__原文段落__.
*****
美文网首页
Scrapy(二)- 自定义扩展,配置文件详解

Scrapy(二)- 自定义扩展,配置文件详解

作者: Zoulf | 来源:发表于2018-03-01 07:38 被阅读0次

    Scrapy 自定义扩展

    自定义扩展时,利用信号在指定位置注册指定操作。

    新建custom_extensions.py
    
    from scrapy import signals
    class MyExtend:
    
        def __init__(self,crawler):
            self.crawler = crawler
            # 在指定信号上注册操作
            crawler.signals.connect(self.start, signals.engine_started)
            crawler.signals.connect(self.close, signals.spider_closed)
    
        @classmethod
        def from_crawler(cls, crawler):
            return cls(crawler)
    
        def start(self):
            print('signals.engine_started.start')
    
        def close(self):
            print('signals.spider_closed.close')
    
    

    最后需要在settings.py里的修改EXTENSIONS:

    EXTENSIONS = {
       'scrapy_learn.custom_extensions.MyExtend': 300,
    }
    

    可以用的信号

    engine_started = object()  # 引擎启动时
    engine_stopped = object()  # 引擎停止时
    spider_opened = object()   # 爬虫启动时
    spider_idle = object()     # 爬虫闲置时
    spider_closed = object()   # 爬虫停止时
    spider_error = object()    # 爬虫错误时
    request_scheduled = object() # 调度器调度时
    request_dropped = object() # 调取器丢弃时
    response_received = object() # 得到response时
    response_downloaded = object() # response下载时
    item_scraped = object()    # yield item 时
    item_dropped = object()    # drop item 时
    

    有了这些信号,就可以在指定时刻自定义某些操作。


    配置文件(settings.py)详解

    # 1. 爬虫名称,不是spider,name里的名称,而是整个爬虫项目的名称,
    # 很多网站都会有自己的爬虫(百度,谷歌等都有)。
*****
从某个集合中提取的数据
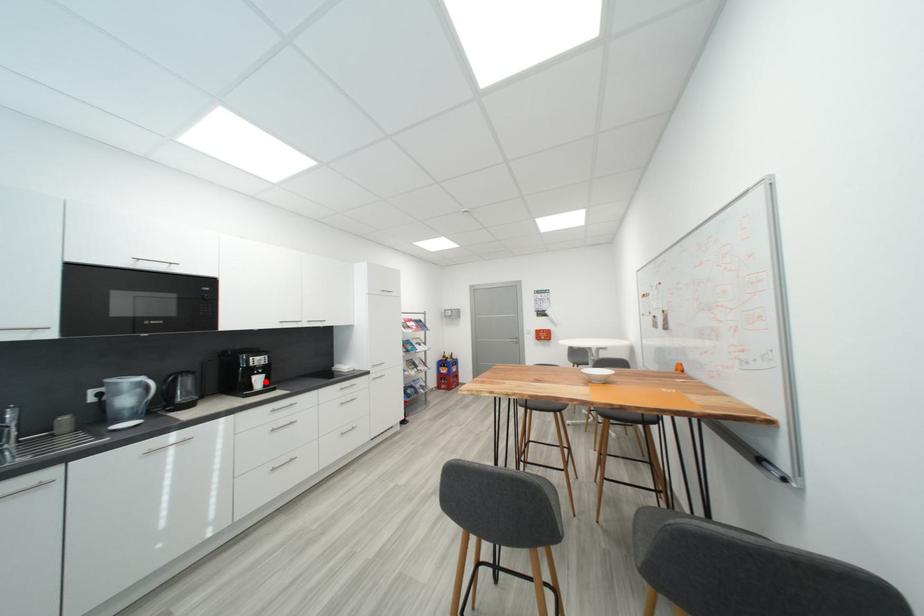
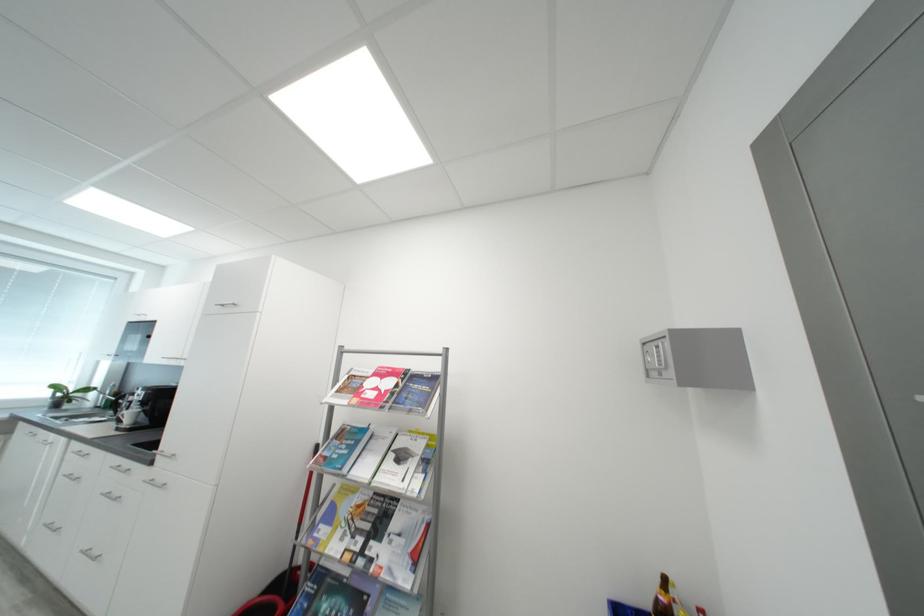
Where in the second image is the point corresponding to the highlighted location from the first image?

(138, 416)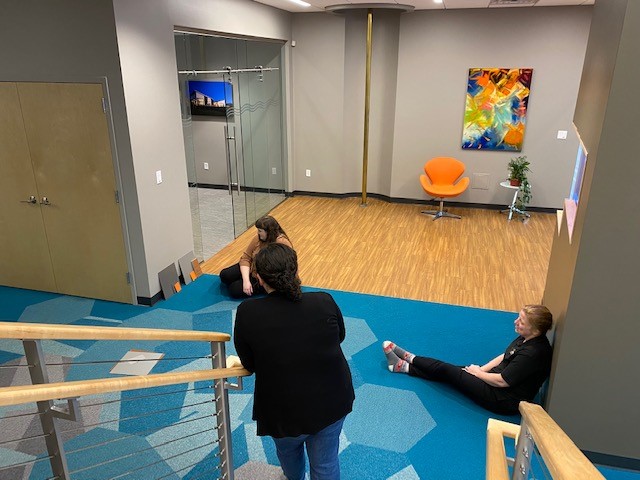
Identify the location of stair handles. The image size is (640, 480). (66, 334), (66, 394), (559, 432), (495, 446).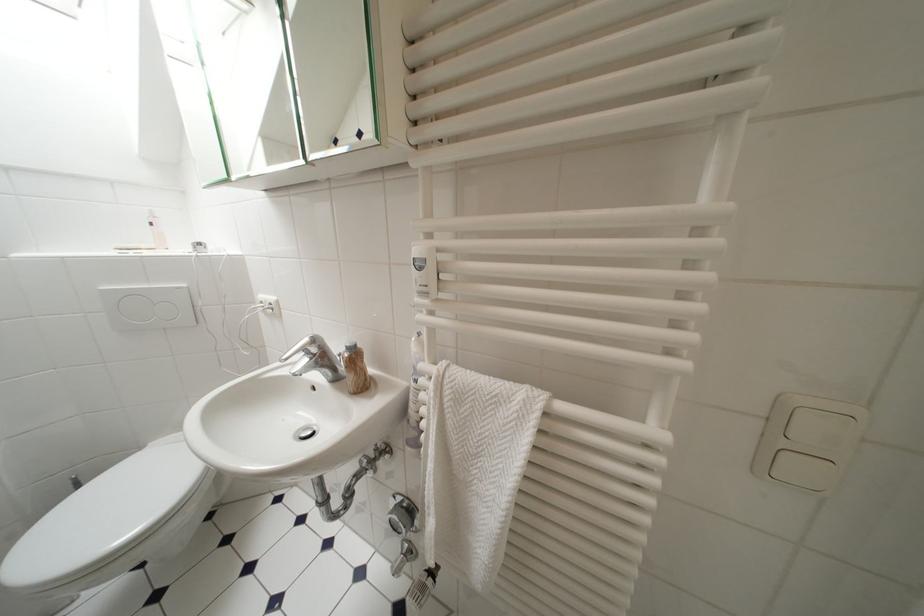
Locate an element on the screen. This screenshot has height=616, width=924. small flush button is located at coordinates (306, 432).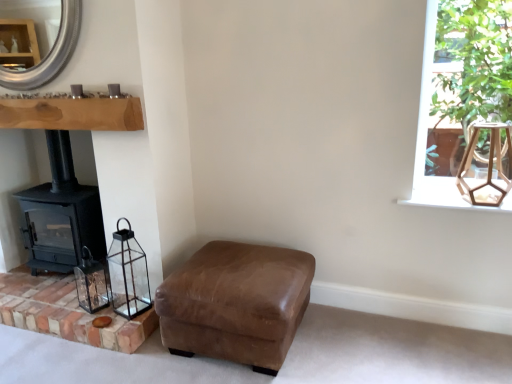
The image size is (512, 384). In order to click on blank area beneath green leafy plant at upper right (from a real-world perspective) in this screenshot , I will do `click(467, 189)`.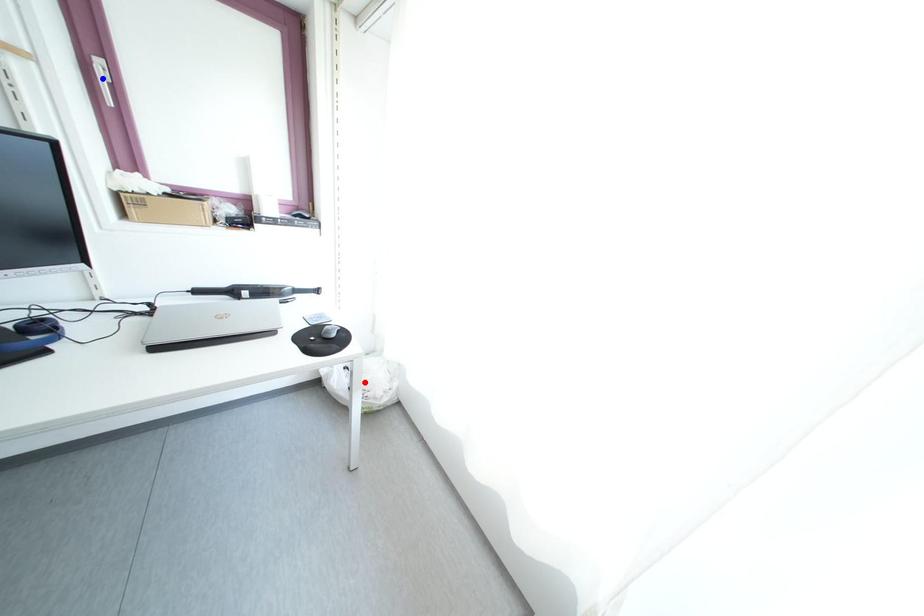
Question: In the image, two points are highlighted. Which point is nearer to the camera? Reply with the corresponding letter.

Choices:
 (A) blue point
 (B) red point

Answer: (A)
*****
__任务目标__.
一字不差地抄下这篇 Scrapy 文章的一段，从“新建custom_extensions.py”开始，一直到“crawler.signals.connect(self.close, signals.spider_closed)”为止。 作答时只依据这篇 Scrapy 文章。

__答案如下__.
新建custom_extensions.py
    
    from scrapy import signals
    class MyExtend:
    
        def __init__(self,crawler):
            self.crawler = crawler
            # 在指定信号上注册操作
            crawler.signals.connect(self.start, signals.engine_started)
            crawler.signals.connect(self.close, signals.spider_closed)